Essa dissertação busca refletir sobre o trabalho realizado no Grupo Teatro Entre Elas, residente na Associação Cultural Casa do Beco, no campo do Teatro em Comunidades, a partir dos apontamentos levantados por Nogueira (2008b), entrelaçados à noção de “partilha do sensível”, postulada por Rancière (2009). Pensar o Teatro Entre Elas no campo do Teatro em Comunidades e este como uma partilha do sensível é uma reflexão que abrange o fazer artístico, e a dimensão política que atravessa a existência desse grupo de mulheres. Para tanto, narro neste trabalho minha trajetória de vida e arte que me fizeram caminhar ao encontro deste fenômeno de estudo.
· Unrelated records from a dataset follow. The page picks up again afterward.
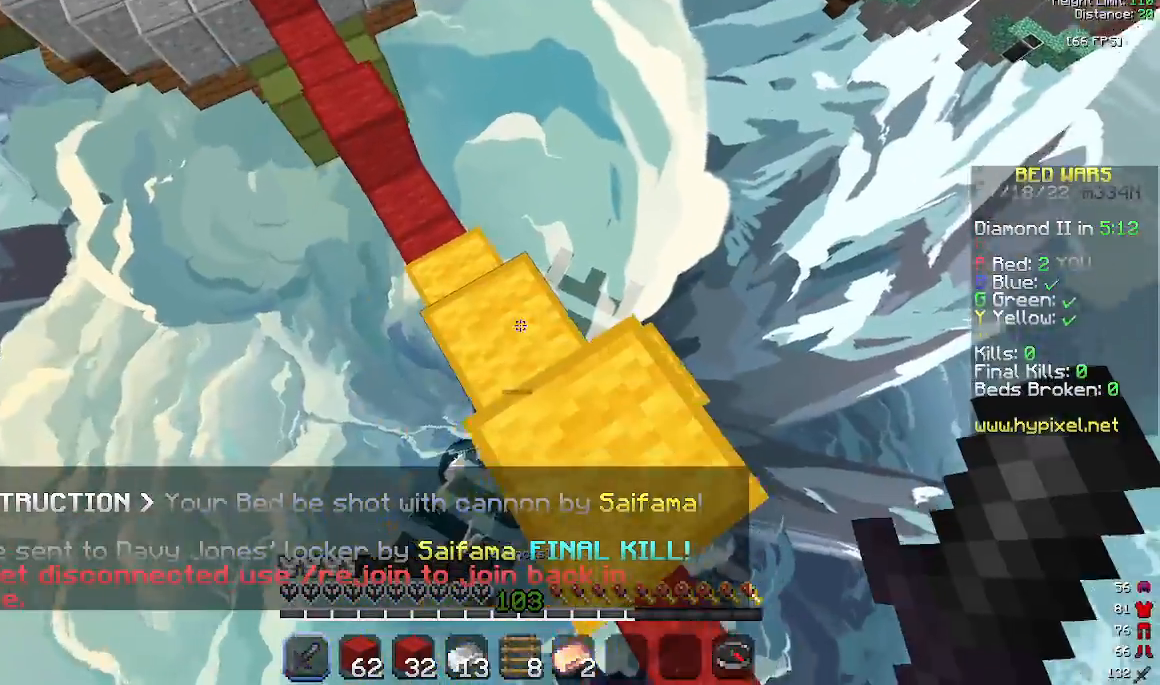
{"keys": [], "mouse": [], "events": [[67, "w", "down"], [333, "w", "up"]]}
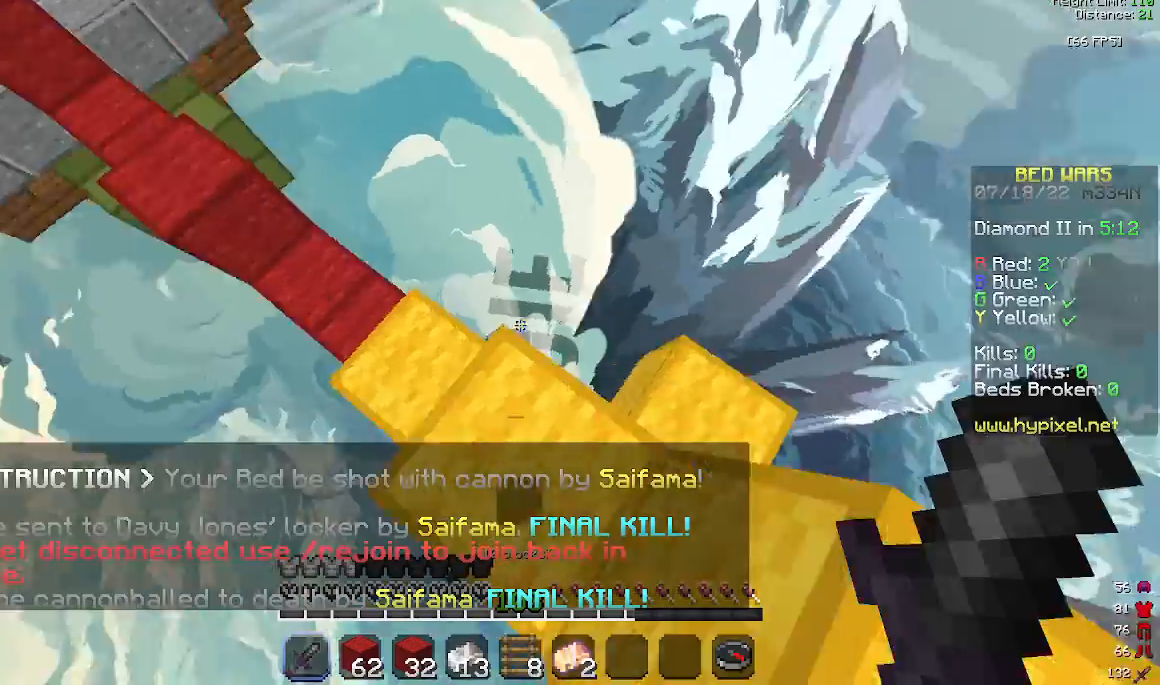
{"keys": [], "mouse": [], "events": [[167, "mouse_left", "down"], [333, "mouse_left", "up"]]}
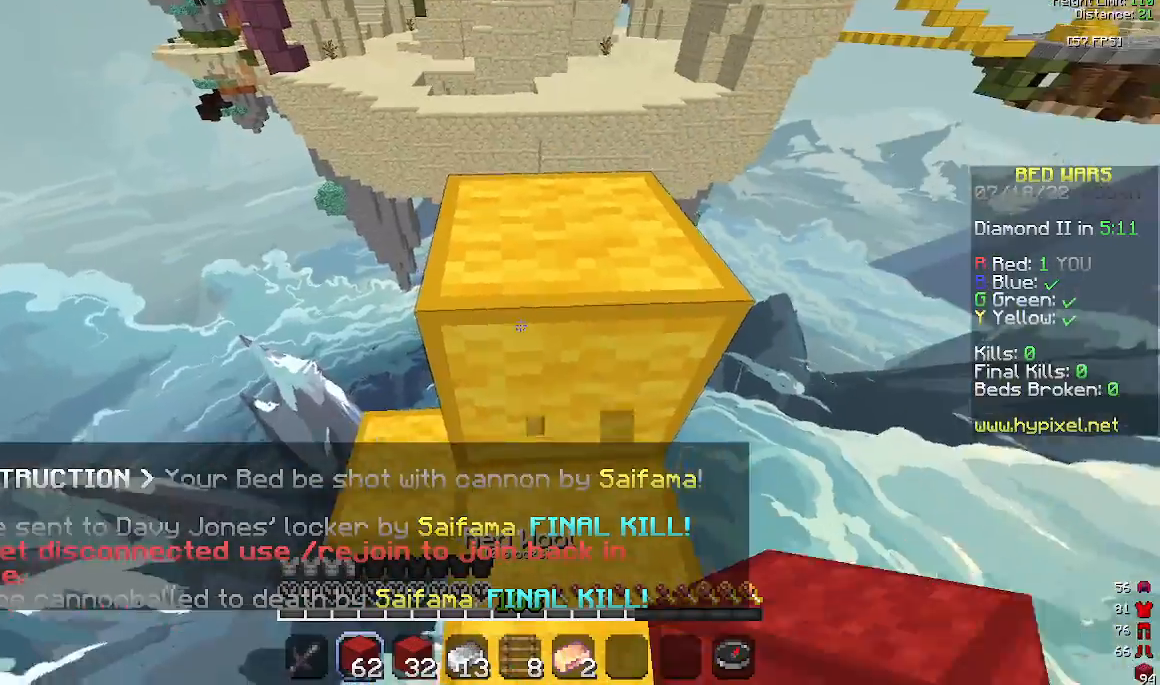
{"keys": [], "mouse": [], "events": [[33, "space", "down"], [100, "w", "down"], [300, "space", "up"], [433, "w", "up"]]}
Nesta pesquisa, evidencio as molduras históricas que abrangem a criação do Grupo do Beco, a conquista de um espaço sede e, assim, a fixação da Casa do Beco no Morro do Papagaio. Além disso, discuto como ocorre nesse emaranhado o desejo e o nascimento de um grupo de mulheres engajadas no fazer teatral. Evidencio o processo de imersão no campo de estudo, metodologicamente registrado em Diário de Bordo e teço reflexões, a partir da experiência vivida, das entrevistas realizadas com integrantes e professores/diretores do grupo e das lentes teóricas que sustentam essa pesquisa. Trata-se, portanto, de uma narrativa que buscou contribuir para a discussão de práticas que acontecem em contextos comunitários e que fazem emergir vozes e corpos antes silenciados e ignorados.
Palavras-chave : Teatro em Comunidades. Partilha do sensível. Arte. Vida. Política.
This dissertation seeks for a reflection about the work presented at the group “Teatro Entre Elas¹”, supported by Associação Cultural Casa do Beco, (House of the Alley Cultural Association), in the field of Theaters in Communities, according of notes raised by Nogueira (2008b), intertwined by a notion of “sensitive sharing” postulated by Rancière (2009). To think about the group “Teatro Entre Elas” in the theater department in the communities such as a sensitive sharing is a reflection that comprises artistry and political dimensions, crossing this women’s group existence. Therefore, I state in this paper my life and art’s trajectory that has put me towards this phenomenal study. In this research, I evince the historical frames that comprehends the creation of the “Grupo do Beco²”, the conquest of a headquarters space and afterwards taking place permanently at the “Casa do Beco no Morro do Papagaio³”. Besides this, I debate, how come in this tangled scenery, emerges the desire and the birth of a women’s group, engaged on a theatrically perform. In the process of immersion in this study field, methodologically registered in the logbook, I evince and weave reflections from a lived experience, according to performed interviews with members and teachers/directors of the group and from the literature, as of a theoretical lens that sustains this research. It is however, from a narrative that sought to contribute for a discussion of practices that occur in communitarian contexts, and create an emersion of voices and bodies until then silenced and ignored.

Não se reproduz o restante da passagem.